Mike Kreidler, the Washington state insurance commissioner, today told Congress that the Affordable Care Act individual health insurance market system is working well in his jurisidction.
“It has had a profoundly positive impact on the state of Washington,” Kreidler testified today at a hearing on state health insurance markets organized by the Senate Committee on Homeland Security and Governmental Affairs that was streamed live on the Web.
Congressional committees that organize hearings usually have members from the majority party pick most of the witnesses and members of the minority party pick the rest.
Republicans brought in Mary Taylor, the Ohio insurance commissioner; J.P. Wieske, Wisconsin’s deputy insurance commissioner; and Nick Gerhart, Iowa’s insurance commissioner.
None of those three states has tried to set up a state-based health insurance exchange, and Iowa is the only one of the three that has taken ACA Medicaid expansion.
Washington state has set up a state-based exchange and taken Medicaid expansion money.
Iowa and Ohio are home to Consumer Operated and Oriented Plan carriers that have already failed. Ohio and Washington state are home to CO-OPs that are still in business but are struggling.

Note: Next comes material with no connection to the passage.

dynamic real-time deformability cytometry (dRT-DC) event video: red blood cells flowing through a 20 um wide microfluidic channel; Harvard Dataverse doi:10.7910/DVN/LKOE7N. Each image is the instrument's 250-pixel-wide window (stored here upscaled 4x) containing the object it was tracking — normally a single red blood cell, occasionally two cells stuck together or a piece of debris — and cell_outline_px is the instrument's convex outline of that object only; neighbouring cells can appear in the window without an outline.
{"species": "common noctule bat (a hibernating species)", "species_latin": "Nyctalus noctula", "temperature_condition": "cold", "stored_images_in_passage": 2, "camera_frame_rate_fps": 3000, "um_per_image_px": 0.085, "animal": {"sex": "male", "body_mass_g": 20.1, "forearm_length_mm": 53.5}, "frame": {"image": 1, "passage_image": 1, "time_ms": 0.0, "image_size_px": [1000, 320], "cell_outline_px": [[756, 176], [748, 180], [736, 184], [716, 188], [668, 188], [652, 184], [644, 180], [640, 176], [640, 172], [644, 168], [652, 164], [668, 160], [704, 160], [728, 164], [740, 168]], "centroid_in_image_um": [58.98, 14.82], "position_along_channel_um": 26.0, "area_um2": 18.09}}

Gerhart said Iowa now has more Medicaid enrollees than it did in 2013, before the major ACA individual health insurance market changes and programs came to life, but fewer purchasers of commercial coverage.
“Significant debate remains about whether improved access could have been achieved through much more efficient market mechanisms,” Gerhart testified.
Gerhart, Taylor and Wieske said consumers are paying more in their states and getting fewer coverage choices.
Kreidler insisted that the effects of the ACA on stays that did their best to implement at it have been good for the residents of states like his.
Mike Kreidler, Washington state’s insurance commissioner, testified that the Affordable Care Act has helped lead to a sharp drop in uncompensated care. (Image: Thinkstock)
Defending the ACA
In 2013, Washington state had 11 issuers of individual health coverage. ”None of them covered maternity or covered prescription drugs,” Kreidler said.
Double-digit rate increases were common, 14 percent of the state’s 7 million residents were uninsured, and health care providers delivered 2.3 billion in uncompensated care per year, he said.
This year, the ACA coverage expansion programs has helped cut the uninsured rate to 7.3 percent and the amount of uncompensated care provided to about $1.2 billion, Kreidler said.
The state now has 13 individual health coverage issuers.
The issuers have applied to increase rates 13 percent in 2017, but that’s not surprising, given how much insurers have now learned about how the ACA works, he said.
Another ACA defender, Andy Slavitt, acting director of the Centers for Medicare & Medicaid Services, testified at another hearing, which was organized by the House Energy & Commerce oversight subcommittee, that he believes the individual health market will stabilize in 2018.
Rates will rise sharply in 2017 mainly because of the end of the ACA reinsurance program, which helped individual coverage issuers against catastrophic claims, and because 2017 is the first year in which insurers have had substantial amounts of information about ACA plan enrollees to use when setting rates, Slavitt testified.
“The good news is that medical cost trends throughout the country are very low,” Slavitt said.
Because the main drivers of the 2017 rate increases are one-time events, and the underlying cost of medical care is increasing at a moderate rate, rates should stabilize in 2018, Slavitt said.